### HOW TO COMPLETE THIS TASK
Find every line containing the word "width" in the records below; report only how many there are.

━━━━━━

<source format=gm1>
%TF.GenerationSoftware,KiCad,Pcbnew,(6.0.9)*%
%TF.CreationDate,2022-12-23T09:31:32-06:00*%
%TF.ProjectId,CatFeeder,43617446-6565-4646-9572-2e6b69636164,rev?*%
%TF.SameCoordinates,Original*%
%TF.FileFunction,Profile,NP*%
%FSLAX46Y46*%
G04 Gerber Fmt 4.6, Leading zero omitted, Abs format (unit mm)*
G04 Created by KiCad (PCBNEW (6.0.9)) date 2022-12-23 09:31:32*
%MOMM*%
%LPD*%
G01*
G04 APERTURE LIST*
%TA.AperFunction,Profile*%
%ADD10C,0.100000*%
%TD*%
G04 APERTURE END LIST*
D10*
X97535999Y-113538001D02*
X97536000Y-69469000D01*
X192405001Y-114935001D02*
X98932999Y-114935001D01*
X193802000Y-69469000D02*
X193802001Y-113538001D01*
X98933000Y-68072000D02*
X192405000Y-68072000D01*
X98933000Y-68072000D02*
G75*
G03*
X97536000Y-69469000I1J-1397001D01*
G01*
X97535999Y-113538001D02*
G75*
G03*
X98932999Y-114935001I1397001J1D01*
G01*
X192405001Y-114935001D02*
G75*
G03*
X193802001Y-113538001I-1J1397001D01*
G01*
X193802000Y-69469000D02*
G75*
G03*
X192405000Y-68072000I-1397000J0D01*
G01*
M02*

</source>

━━━━━━

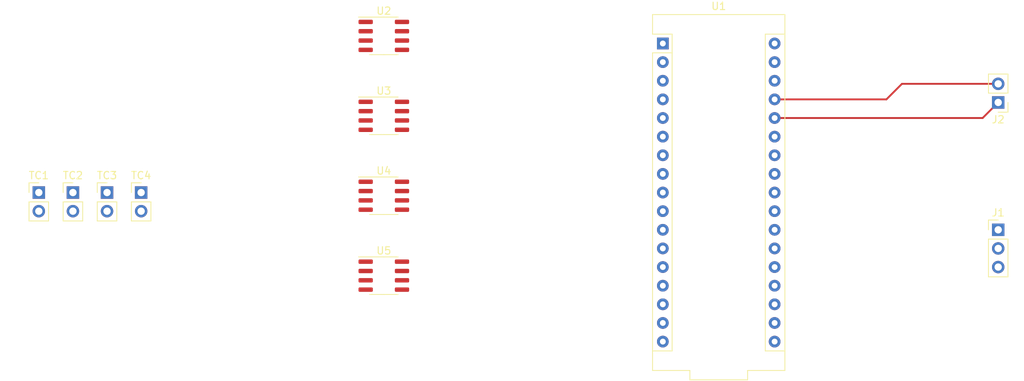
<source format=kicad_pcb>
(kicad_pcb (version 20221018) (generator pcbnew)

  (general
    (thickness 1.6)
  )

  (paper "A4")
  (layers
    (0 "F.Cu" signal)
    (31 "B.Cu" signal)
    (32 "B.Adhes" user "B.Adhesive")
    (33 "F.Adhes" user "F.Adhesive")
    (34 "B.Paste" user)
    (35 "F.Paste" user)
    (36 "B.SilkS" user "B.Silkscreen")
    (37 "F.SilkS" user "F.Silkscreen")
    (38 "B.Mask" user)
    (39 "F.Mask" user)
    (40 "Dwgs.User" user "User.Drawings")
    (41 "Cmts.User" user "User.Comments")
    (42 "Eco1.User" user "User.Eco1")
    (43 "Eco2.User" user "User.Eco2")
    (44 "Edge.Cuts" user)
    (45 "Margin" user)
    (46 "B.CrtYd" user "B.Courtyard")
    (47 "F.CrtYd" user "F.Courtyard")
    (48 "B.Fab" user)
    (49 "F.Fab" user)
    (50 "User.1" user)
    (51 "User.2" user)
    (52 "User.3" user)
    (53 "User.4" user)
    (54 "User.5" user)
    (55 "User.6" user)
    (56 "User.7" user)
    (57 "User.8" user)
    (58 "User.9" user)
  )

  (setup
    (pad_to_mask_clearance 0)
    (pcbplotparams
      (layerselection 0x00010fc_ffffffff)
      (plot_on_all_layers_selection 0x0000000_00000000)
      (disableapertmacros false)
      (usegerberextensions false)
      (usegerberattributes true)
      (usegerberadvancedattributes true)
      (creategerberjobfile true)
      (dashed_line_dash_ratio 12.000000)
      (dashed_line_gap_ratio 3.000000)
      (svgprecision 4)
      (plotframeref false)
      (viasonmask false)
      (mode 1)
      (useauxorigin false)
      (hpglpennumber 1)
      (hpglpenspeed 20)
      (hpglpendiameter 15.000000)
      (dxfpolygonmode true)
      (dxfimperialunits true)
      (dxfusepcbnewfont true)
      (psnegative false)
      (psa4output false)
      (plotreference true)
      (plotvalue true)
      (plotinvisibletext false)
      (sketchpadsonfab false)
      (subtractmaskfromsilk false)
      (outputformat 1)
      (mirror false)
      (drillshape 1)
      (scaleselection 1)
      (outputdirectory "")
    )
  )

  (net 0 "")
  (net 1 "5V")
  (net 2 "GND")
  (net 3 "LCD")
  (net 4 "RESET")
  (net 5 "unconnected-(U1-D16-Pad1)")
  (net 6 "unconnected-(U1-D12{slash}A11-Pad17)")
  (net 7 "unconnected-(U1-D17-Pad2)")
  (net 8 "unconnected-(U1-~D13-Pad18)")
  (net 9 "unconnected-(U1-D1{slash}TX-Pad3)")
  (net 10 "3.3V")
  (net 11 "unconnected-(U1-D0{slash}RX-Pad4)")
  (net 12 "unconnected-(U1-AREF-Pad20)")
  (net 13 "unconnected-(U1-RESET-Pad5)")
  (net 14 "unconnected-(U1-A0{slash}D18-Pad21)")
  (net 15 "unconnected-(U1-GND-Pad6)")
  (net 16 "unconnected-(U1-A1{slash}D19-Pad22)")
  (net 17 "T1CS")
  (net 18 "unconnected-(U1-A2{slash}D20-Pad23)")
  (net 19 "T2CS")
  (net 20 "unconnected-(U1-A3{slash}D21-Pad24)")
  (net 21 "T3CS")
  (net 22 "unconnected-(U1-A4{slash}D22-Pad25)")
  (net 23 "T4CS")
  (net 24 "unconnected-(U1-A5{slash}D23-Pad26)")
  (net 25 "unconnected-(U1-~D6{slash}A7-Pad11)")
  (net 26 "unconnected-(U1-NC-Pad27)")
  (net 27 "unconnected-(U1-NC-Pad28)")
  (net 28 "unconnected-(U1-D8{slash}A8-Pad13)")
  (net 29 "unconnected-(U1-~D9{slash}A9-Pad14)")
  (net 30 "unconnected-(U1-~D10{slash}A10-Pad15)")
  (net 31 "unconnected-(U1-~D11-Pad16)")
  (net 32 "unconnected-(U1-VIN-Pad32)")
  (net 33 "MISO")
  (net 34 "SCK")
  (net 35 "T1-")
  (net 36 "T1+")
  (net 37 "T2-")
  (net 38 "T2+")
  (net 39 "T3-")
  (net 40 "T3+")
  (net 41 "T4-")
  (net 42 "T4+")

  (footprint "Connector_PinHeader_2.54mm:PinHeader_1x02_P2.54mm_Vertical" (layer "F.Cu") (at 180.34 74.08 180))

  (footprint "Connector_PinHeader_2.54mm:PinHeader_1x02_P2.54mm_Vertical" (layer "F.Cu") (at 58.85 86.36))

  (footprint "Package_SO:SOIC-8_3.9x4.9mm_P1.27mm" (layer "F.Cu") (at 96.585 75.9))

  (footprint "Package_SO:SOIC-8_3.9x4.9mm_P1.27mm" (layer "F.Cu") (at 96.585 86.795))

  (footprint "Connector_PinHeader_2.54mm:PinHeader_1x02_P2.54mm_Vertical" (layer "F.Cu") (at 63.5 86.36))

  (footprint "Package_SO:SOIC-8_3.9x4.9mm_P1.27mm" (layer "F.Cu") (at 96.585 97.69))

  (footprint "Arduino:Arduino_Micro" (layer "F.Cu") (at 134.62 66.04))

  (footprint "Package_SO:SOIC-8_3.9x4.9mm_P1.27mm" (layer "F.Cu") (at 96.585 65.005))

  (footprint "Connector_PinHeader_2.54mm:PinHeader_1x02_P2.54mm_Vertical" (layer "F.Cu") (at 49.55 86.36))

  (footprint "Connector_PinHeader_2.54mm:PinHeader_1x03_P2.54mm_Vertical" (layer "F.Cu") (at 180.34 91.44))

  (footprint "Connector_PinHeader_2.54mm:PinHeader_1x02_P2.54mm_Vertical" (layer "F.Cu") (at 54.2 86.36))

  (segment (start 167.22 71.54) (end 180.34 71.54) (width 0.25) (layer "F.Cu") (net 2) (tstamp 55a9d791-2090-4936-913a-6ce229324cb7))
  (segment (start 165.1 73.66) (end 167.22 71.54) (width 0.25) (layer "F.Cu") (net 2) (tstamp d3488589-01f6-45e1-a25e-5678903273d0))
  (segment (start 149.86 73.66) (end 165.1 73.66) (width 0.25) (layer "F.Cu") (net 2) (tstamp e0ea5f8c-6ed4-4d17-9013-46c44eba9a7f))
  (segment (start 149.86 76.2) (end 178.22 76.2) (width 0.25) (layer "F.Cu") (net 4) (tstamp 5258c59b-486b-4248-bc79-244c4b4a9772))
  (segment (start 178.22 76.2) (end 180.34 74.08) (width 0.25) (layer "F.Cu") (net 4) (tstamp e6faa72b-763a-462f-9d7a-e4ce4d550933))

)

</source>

━━━━━━

### YOUR RESPONSE
5